The importance of measuring the central corneal thickness in the context of ocular hypertension and glaucoma is well recognized,1,2 according to Dr. Pappas.

"Clinical measurement of IOP involves estimation of the force required to applanate a circular area of axial cornea of 3.06 mm in diameter using Goldmann tonometry.3 It was previously believed that at this diameter, corneal rigidity and the capillary attraction of the tear film exert equal and opposite forces with regard to applanation and therefore could be disregarded. However, we now recognize that a thick cornea, which results from increased rigidity, requires increased force to flatten it, and this leads to an overestimation of the IOP. Conversely, a thin cornea leads to underestimation of the IOP,4 which has attendant consequences in the context of glaucoma management," Dr. Pappas explained. He is a clinical fellow in Vitreoretinal Surgery, Royal Eye Infirmary, Peninsula School of Medicine, Plymouth, England.

Patients who had just received a diagnosis of glaucoma underwent measurement of the central corneal thickness. All corneas were measured using ultrasound pachymetry (Model 885, Carl Zeiss Meditec) immediately before the patients started treatment with latanoprost 0.005% nocte and then 2 months later.

Statistical analysis was performed using the paired-samples t-test.

Fifty-two eyes were included in the study. The mean central corneal thickness before treatment with latanoprost was started was 542.1 μm (standard deviation [SD], 36.04 μm). The mean central corneal thickness after 2 months of treatment with latanoprost was 538.8 μm (SD, 36.87 μm). The difference between the two did not reach statistical significance.
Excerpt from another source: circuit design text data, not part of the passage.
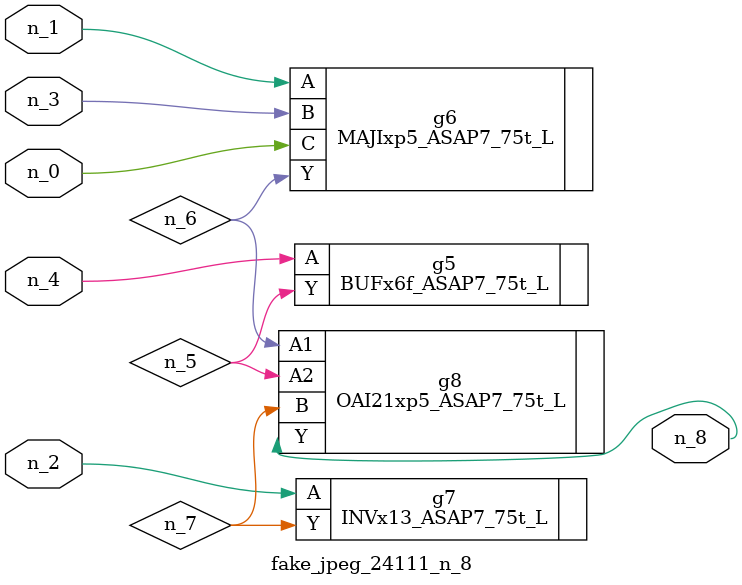
<source format=v>
module fake_jpeg_24111_n_8 (n_3, n_2, n_1, n_0, n_4, n_8);

input n_3;
input n_2;
input n_1;
input n_0;
input n_4;

output n_8;

wire n_6;
wire n_5;
wire n_7;

BUFx6f_ASAP7_75t_L g5 ( 
.A(n_4),
.Y(n_5)
);

MAJIxp5_ASAP7_75t_L g6 ( 
.A(n_1),
.B(n_3),
.C(n_0),
.Y(n_6)
);

INVx13_ASAP7_75t_L g7 ( 
.A(n_2),
.Y(n_7)
);

OAI21xp5_ASAP7_75t_L g8 ( 
.A1(n_6),
.A2(n_5),
.B(n_7),
.Y(n_8)
);


endmodule
</source>
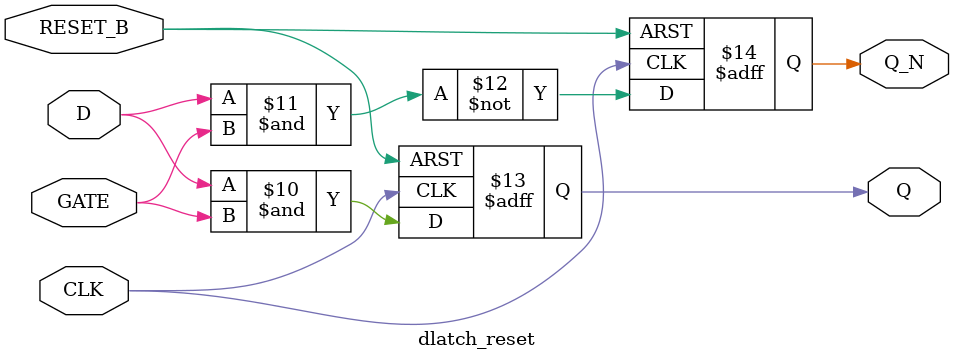
<source format=v>
module dlatch_reset (
    input D,
    input RESET_B,
    input GATE,
    input CLK,
    output Q,
    output Q_N
);

    wire AND1_out;
    wire AND2_out;
    wire OR1_out;
    wire NOT1_out;
    wire NOT2_out;

    // AND1 gate for GATE and CLK
    assign AND1_out = GATE & CLK;

    // AND2 gate for NOT GATE and CLK
    assign AND2_out = ~GATE & CLK;

    // OR1 gate for AND1_out and NOT RESET_B
    assign OR1_out = AND1_out | ~RESET_B;

    // NOT1 gate for OR1_out
    assign NOT1_out = ~OR1_out;

    // NOT2 gate for AND2_out
    assign NOT2_out = ~AND2_out;

    // D-latch with reset behavior
    reg Q;
    reg Q_N;
  
    always @(posedge CLK or negedge RESET_B)
    begin
        if (~RESET_B)
        begin
            Q <= 1'b0;
            Q_N <= 1'b1;
        end
        else
        begin
            Q <= D & GATE;
            Q_N <= ~(D & GATE);
        end
    end

endmodule
</source>
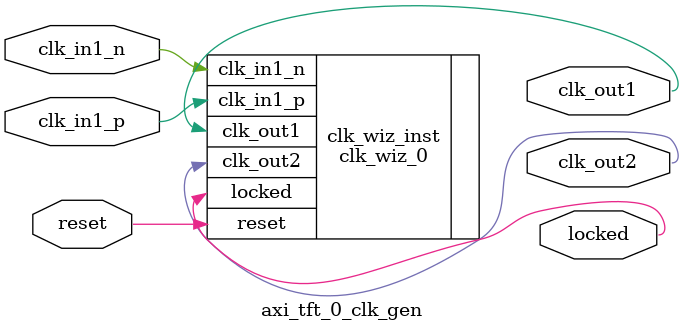
<source format=v>

`timescale 1ps/1ps

module axi_tft_0_clk_gen 
 (// Clock in ports
  input         clk_in1_p,
  input         clk_in1_n,
  // Clock out ports
  output        clk_out1,
  output        clk_out2,
  // Status and control signals
  input         reset,
  output        locked
 );

  // Clocking PRIMITIVE
  //------------------------------------
  // Instantiation of the clk_wiz

  clk_wiz_0 clk_wiz_inst
   (  // Input clocks
      .clk_in1_p(clk_in1_p),
      .clk_in1_n(clk_in1_n),
    // Output clocks 
      .clk_out1(clk_out1),
      .clk_out2(clk_out2),
      .reset(reset),
      .locked(locked)
   );
 

endmodule

</source>
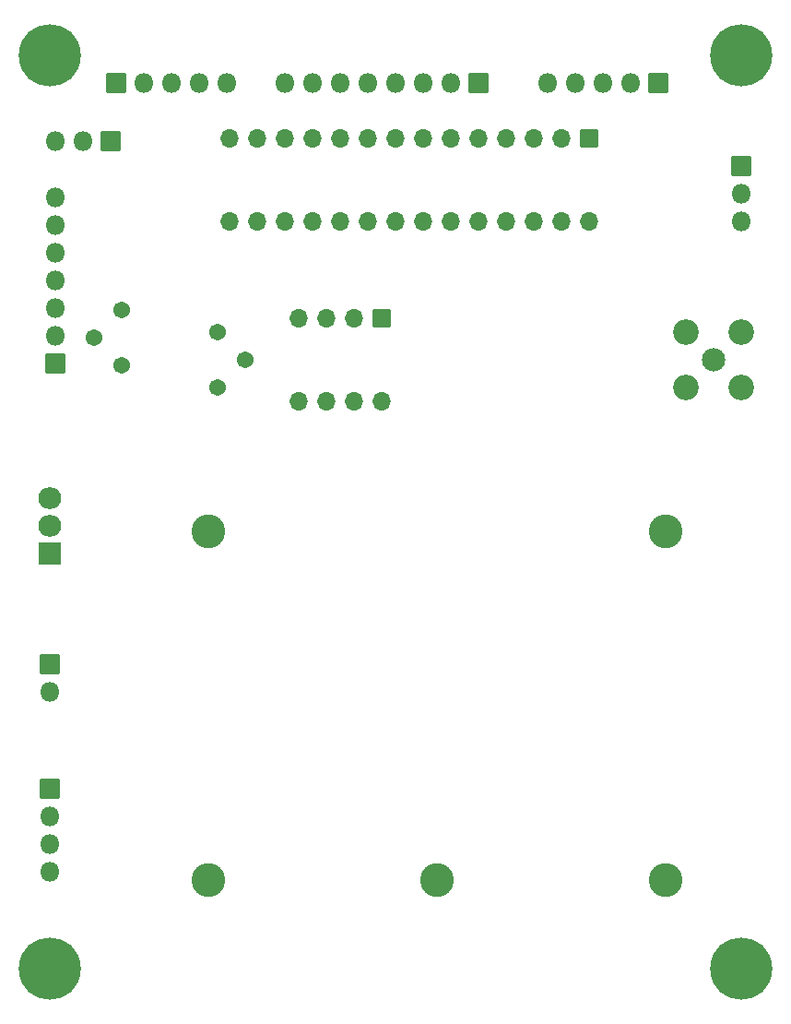
<source format=gbr>
%TF.GenerationSoftware,KiCad,Pcbnew,6.0.4*%
%TF.CreationDate,2022-04-29T13:24:53-05:00*%
%TF.ProjectId,gpsdo-controller,67707364-6f2d-4636-9f6e-74726f6c6c65,rev?*%
%TF.SameCoordinates,Original*%
%TF.FileFunction,Soldermask,Bot*%
%TF.FilePolarity,Negative*%
%FSLAX46Y46*%
G04 Gerber Fmt 4.6, Leading zero omitted, Abs format (unit mm)*
G04 Created by KiCad (PCBNEW 6.0.4) date 2022-04-29 13:24:53*
%MOMM*%
%LPD*%
G01*
G04 APERTURE LIST*
G04 Aperture macros list*
%AMRoundRect*
0 Rectangle with rounded corners*
0 $1 Rounding radius*
0 $2 $3 $4 $5 $6 $7 $8 $9 X,Y pos of 4 corners*
0 Add a 4 corners polygon primitive as box body*
4,1,4,$2,$3,$4,$5,$6,$7,$8,$9,$2,$3,0*
0 Add four circle primitives for the rounded corners*
1,1,$1+$1,$2,$3*
1,1,$1+$1,$4,$5*
1,1,$1+$1,$6,$7*
1,1,$1+$1,$8,$9*
0 Add four rect primitives between the rounded corners*
20,1,$1+$1,$2,$3,$4,$5,0*
20,1,$1+$1,$4,$5,$6,$7,0*
20,1,$1+$1,$6,$7,$8,$9,0*
20,1,$1+$1,$8,$9,$2,$3,0*%
G04 Aperture macros list end*
%ADD10C,1.541600*%
%ADD11RoundRect,0.050800X-0.850000X-0.850000X0.850000X-0.850000X0.850000X0.850000X-0.850000X0.850000X0*%
%ADD12O,1.801600X1.801600*%
%ADD13RoundRect,0.050800X-0.850000X0.850000X-0.850000X-0.850000X0.850000X-0.850000X0.850000X0.850000X0*%
%ADD14RoundRect,0.050800X-0.800000X0.800000X-0.800000X-0.800000X0.800000X-0.800000X0.800000X0.800000X0*%
%ADD15O,1.701600X1.701600*%
%ADD16RoundRect,0.050800X0.850000X0.850000X-0.850000X0.850000X-0.850000X-0.850000X0.850000X-0.850000X0*%
%ADD17RoundRect,0.050800X1.000000X-0.952500X1.000000X0.952500X-1.000000X0.952500X-1.000000X-0.952500X0*%
%ADD18O,2.101600X2.006600*%
%ADD19C,3.101600*%
%ADD20C,2.151600*%
%ADD21C,2.351600*%
%ADD22C,5.701600*%
%ADD23RoundRect,0.050800X0.850000X-0.850000X0.850000X0.850000X-0.850000X0.850000X-0.850000X-0.850000X0*%
G04 APERTURE END LIST*
D10*
%TO.C,RV2*%
X99205000Y-68570000D03*
X101745000Y-71110000D03*
X99205000Y-73650000D03*
%TD*%
D11*
%TO.C,J5*%
X83820000Y-110500000D03*
D12*
X83820000Y-113040000D03*
X83820000Y-115580000D03*
X83820000Y-118120000D03*
%TD*%
D11*
%TO.C,J8*%
X147320000Y-53340000D03*
D12*
X147320000Y-55880000D03*
X147320000Y-58420000D03*
%TD*%
D13*
%TO.C,J9*%
X123175000Y-45720000D03*
D12*
X120635000Y-45720000D03*
X118095000Y-45720000D03*
X115555000Y-45720000D03*
X113015000Y-45720000D03*
X110475000Y-45720000D03*
X107935000Y-45720000D03*
X105395000Y-45720000D03*
%TD*%
D14*
%TO.C,U5*%
X114300000Y-67310000D03*
D15*
X111760000Y-67310000D03*
X109220000Y-67310000D03*
X106680000Y-67310000D03*
X106680000Y-74930000D03*
X109220000Y-74930000D03*
X111760000Y-74930000D03*
X114300000Y-74930000D03*
%TD*%
D16*
%TO.C,J3*%
X84328000Y-71501000D03*
D12*
X84328000Y-68961000D03*
X84328000Y-66421000D03*
X84328000Y-63881000D03*
X84328000Y-61341000D03*
X84328000Y-58801000D03*
X84328000Y-56261000D03*
%TD*%
D17*
%TO.C,U6*%
X83820000Y-88900000D03*
D18*
X83820000Y-86360000D03*
X83820000Y-83820000D03*
%TD*%
D19*
%TO.C,U4*%
X140380000Y-118870000D03*
X119380000Y-118870000D03*
X98380000Y-118870000D03*
X98380000Y-86870000D03*
X140380000Y-86870000D03*
%TD*%
D10*
%TO.C,RV1*%
X90424000Y-66548000D03*
X87884000Y-69088000D03*
X90424000Y-71628000D03*
%TD*%
D20*
%TO.C,J1*%
X144780000Y-71120000D03*
D21*
X147320000Y-68580000D03*
X142240000Y-68580000D03*
X147320000Y-73660000D03*
X142240000Y-73660000D03*
%TD*%
D13*
%TO.C,J6*%
X139700000Y-45720000D03*
D12*
X137160000Y-45720000D03*
X134620000Y-45720000D03*
X132080000Y-45720000D03*
X129540000Y-45720000D03*
%TD*%
D22*
%TO.C,H2*%
X147320000Y-127000000D03*
%TD*%
D13*
%TO.C,J2*%
X89408000Y-51054000D03*
D12*
X86868000Y-51054000D03*
X84328000Y-51054000D03*
%TD*%
D22*
%TO.C,H3*%
X83820000Y-43180000D03*
%TD*%
%TO.C,H1*%
X147320000Y-43180000D03*
%TD*%
D11*
%TO.C,J7*%
X83820000Y-99060000D03*
D12*
X83820000Y-101600000D03*
%TD*%
D23*
%TO.C,J4*%
X89916000Y-45720000D03*
D12*
X92456000Y-45720000D03*
X94996000Y-45720000D03*
X97536000Y-45720000D03*
X100076000Y-45720000D03*
%TD*%
D14*
%TO.C,U3*%
X133340000Y-50810000D03*
D15*
X130800000Y-50810000D03*
X128260000Y-50810000D03*
X125720000Y-50810000D03*
X123180000Y-50810000D03*
X120640000Y-50810000D03*
X118100000Y-50810000D03*
X115560000Y-50810000D03*
X113020000Y-50810000D03*
X110480000Y-50810000D03*
X107940000Y-50810000D03*
X105400000Y-50810000D03*
X102860000Y-50810000D03*
X100320000Y-50810000D03*
X100320000Y-58430000D03*
X102860000Y-58430000D03*
X105400000Y-58430000D03*
X107940000Y-58430000D03*
X110480000Y-58430000D03*
X113020000Y-58430000D03*
X115560000Y-58430000D03*
X118100000Y-58430000D03*
X120640000Y-58430000D03*
X123180000Y-58430000D03*
X125720000Y-58430000D03*
X128260000Y-58430000D03*
X130800000Y-58430000D03*
X133340000Y-58430000D03*
%TD*%
D22*
%TO.C,H4*%
X83820000Y-127000000D03*
%TD*%
M02*

</source>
"Latanoprost was not found to cause a change in the central corneal thickness after 2 months of topical treatment. This is in contrast to previous studies, the results of which have suggested that latanoprost does cause a statistically significant reduction in the central corneal thickness.6-8 The reduction in IOP caused by topical latanoprost is therefore a real reduction in IOP rather than an apparent reduction in IOP secondary to a change in the central corneal thickness," Dr. Pappas explained. The study is continuing with the enrollment of more subjects.


1. Herndon LW, Choudhri SA, et al. Central corneal thickness in normal, glaucomatous and ocular hypertensive eyes. Arch Ophthalmol 1997;115:1137-1141.

2. Brandt JD, Beiser JA, Gordon MO, Kass MA. Central corneal thickness and measured IOP response to topical ocular hypotensive medication in the Ocular Hypertension Treatment Study. Am J Ophthalmol 2004:138:717-722.

3. Goldmann H. Applanation tonometry. In: Newell F, ed. Glaucoma. Transactions of the Second Conference. New York: Josiah Macy Jr. Foundation, 1957:167-220.

4. Doughty MJ, Zaman ML. Human corneal thickness and its impact on intraocular pressure measures: a review and meta-analysis approach. Surv Ophthalmol 2000;44:367-408.

5. Pappas GD, Achar A, Smith M, Booth AP. The effect of latanoprost on central corneal thickness. ARVO 2005, World Glaucoma Meeting 2005.